Lens mount: Canon EF mount
AF points: 9
Burst rate: 30fps
Buffer: Not specified
Best for Seasoned Photographers
Fujifilm X-H2S – $2,499.95
This camera is an investment, and we know the steep price tag can be scary. But once you move from beginner to seasoned, you’ll quickly realize more things you wish your current camera had, and all those added-on things come with a price. As mentioned earlier, the one thing you’ll want in your camera for sports photography is quick reaction time. This camera takes the cake with a class-leading 40 fps continuous shooting with full autofocus functions, which also helps knock out the focus requirement.
Lens mount: Fujifilm X
AF points: 425
Burst rate: 40fps electronic, 15fps mechanical
Buffer: 140 shots (electronic), unlimited (mechanical, until card runs out)
Best for Professionals
Canon EOS 1D X Mark III – $6,499.00
If you’re a professional sports photographer or just a camera junkie, you’ve likely heard of this camera.
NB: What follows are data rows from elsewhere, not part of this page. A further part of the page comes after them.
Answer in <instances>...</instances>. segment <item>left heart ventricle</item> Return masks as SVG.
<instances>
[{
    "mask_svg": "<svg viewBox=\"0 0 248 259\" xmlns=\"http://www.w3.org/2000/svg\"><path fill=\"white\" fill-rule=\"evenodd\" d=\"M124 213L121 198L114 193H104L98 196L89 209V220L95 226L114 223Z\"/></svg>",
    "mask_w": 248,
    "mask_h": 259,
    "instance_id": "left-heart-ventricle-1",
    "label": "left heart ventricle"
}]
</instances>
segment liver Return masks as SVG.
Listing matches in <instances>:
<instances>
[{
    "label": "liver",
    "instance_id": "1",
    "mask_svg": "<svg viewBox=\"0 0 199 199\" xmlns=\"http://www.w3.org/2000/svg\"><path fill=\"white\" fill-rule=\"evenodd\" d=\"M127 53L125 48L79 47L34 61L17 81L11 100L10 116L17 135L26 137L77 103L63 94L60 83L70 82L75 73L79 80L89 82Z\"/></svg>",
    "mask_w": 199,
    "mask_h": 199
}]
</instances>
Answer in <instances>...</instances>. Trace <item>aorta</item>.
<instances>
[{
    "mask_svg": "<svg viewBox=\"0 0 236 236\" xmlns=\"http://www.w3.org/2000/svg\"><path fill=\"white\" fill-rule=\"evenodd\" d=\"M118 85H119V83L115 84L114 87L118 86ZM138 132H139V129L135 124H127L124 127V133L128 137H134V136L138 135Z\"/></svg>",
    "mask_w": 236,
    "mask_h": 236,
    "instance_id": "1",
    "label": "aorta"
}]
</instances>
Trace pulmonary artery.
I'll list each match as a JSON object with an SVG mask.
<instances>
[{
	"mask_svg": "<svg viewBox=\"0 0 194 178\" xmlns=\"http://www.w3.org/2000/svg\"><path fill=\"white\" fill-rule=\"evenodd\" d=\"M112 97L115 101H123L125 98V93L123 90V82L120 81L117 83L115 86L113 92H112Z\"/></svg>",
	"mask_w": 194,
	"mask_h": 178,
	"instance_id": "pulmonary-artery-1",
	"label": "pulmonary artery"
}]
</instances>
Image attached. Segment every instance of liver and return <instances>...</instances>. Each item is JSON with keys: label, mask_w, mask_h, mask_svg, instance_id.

The Canon EOS 1D X has been considered the top-rated DSLR camera since its arrival with the Mark I. With this newer version in the Mark III, photographers can quote, “just shoot and shoot and shoot” and remain calm, knowing that their quality and handling are in good hands.
Lens mount: Canon EF
AF points: 191
Burst rate: 16fps
Buffer: 1,000+ shots (essentially unlimited)
How to Choose the Best Camera for Sports Photography
As mentioned above, one of the essential things in a camera for sports photography is a quick reaction time, AKA burst rate. When you’re in the store looking for a camera, don’t be shy to ask an expert about each camera’s burst rate. The higher the FPS (frames per second), the better the reaction time.
Another good thing to watch when camera shopping is its buffer depth, which means how many continuous photos it can take. Sports are very fast-paced, and holding your finger down and continuously shooting is almost definitely going to happen, so an extended buffer depth is always a good plus to have if you’re looking to take sports photography more seriously.
Autofocus is also a key feature when it comes to sports photography. Manual focus can
be fun, but when you’re in a fast-paced environment, it’s better to take the easy route and let the camera do it for you. This assistance will minimize stress in an already stressful environment and allow you to shoot photos quicker.
Above all else, one thing that I always stress to anyone that asks for advice on how to get into sports photography or photography, in general, is a telephoto lens. Most companies offer a telephoto attachment to most DSLR cameras they make. If you have the extra money to splurge, this is the top thing I always recommend. The interchangeable lenses help you take various shots at one event, and most telephoto lenses have an outrageous zoom capacity, allowing for more up-close and detailed photos.
If you’re on a budget, highly consider investing in a compact camera with a good zoom, such as bridge cameras like the Nikon CoolPix 950 mentioned above or the Panasonic Lumix DC-FZ80K, which is about $500 cheaper than the CoolPix.
Trying to get into sports photography can seem scary, like when trying most new things. You’ll have a trial-and-error phase where you will grow and learn what works best for you. It’ll take time but finding the right camera that’s best for you and your style of shooting, whether sports photography or just regular photography, is the first step to a hobby that can lead you to so many wonderful places.